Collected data

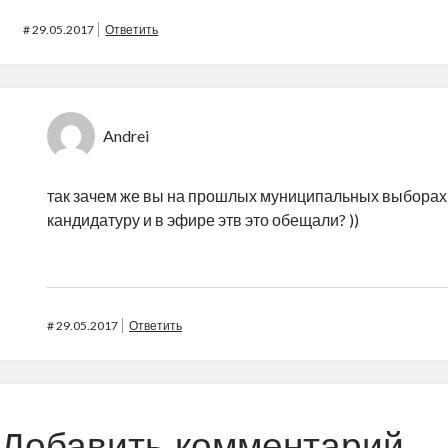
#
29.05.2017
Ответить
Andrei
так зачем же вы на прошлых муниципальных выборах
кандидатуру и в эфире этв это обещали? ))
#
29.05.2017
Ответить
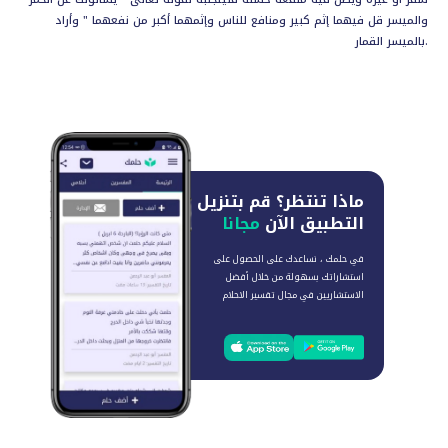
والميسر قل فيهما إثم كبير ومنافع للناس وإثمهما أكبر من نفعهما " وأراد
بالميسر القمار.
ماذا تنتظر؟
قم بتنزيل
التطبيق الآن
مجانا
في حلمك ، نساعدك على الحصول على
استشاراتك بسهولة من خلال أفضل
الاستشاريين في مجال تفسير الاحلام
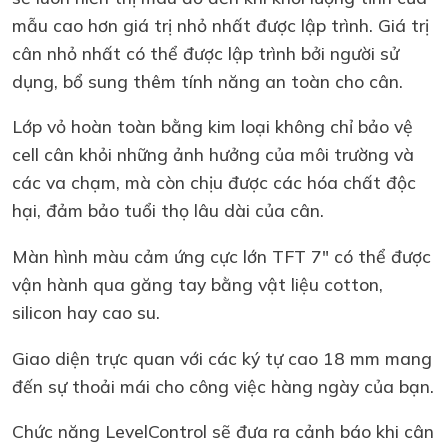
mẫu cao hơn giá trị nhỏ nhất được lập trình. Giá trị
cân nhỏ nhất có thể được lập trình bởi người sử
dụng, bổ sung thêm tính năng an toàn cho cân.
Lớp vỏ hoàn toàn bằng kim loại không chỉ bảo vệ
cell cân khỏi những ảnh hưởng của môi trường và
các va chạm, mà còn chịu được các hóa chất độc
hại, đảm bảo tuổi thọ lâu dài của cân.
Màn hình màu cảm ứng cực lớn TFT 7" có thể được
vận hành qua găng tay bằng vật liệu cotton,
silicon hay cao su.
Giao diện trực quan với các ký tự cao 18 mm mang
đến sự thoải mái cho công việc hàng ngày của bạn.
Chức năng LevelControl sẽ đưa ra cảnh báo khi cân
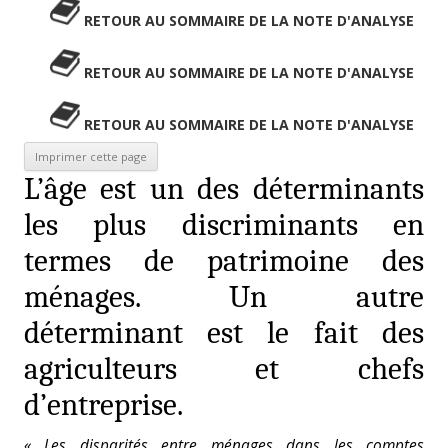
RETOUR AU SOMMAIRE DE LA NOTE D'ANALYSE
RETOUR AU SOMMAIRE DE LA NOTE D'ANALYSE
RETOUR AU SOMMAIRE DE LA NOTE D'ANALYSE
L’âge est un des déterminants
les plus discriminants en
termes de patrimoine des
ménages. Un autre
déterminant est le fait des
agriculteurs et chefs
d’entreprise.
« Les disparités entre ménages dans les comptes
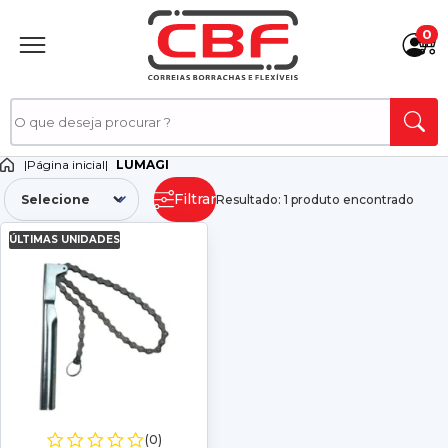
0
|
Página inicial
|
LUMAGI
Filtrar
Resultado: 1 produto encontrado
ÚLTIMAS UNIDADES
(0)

▸ What the task asks
Rewrite the lines of the records from the line holding "والميسر قل فيهما" through the line holding "الاستشاريين في مجال تفسير الاحلام", inclusive, as a Markdown table with the columns Row and Line, where Row gives the row number and Line gives that line, omitting any blank lines.

▸ Reply to the task
| Row | Line |
|---|---|
| 1 | والميسر قل فيهما إثم كبير ومنافع للناس وإثمهما أكبر من نفعهما " وأراد |
| 2 | بالميسر القمار. |
| 3 | ماذا تنتظر؟ |
| 4 | قم بتنزيل |
| 5 | التطبيق الآن |
| 6 | مجانا |
| 7 | في حلمك ، نساعدك على الحصول على |
| 8 | استشاراتك بسهولة من خلال أفضل |
| 9 | الاستشاريين في مجال تفسير الاحلام |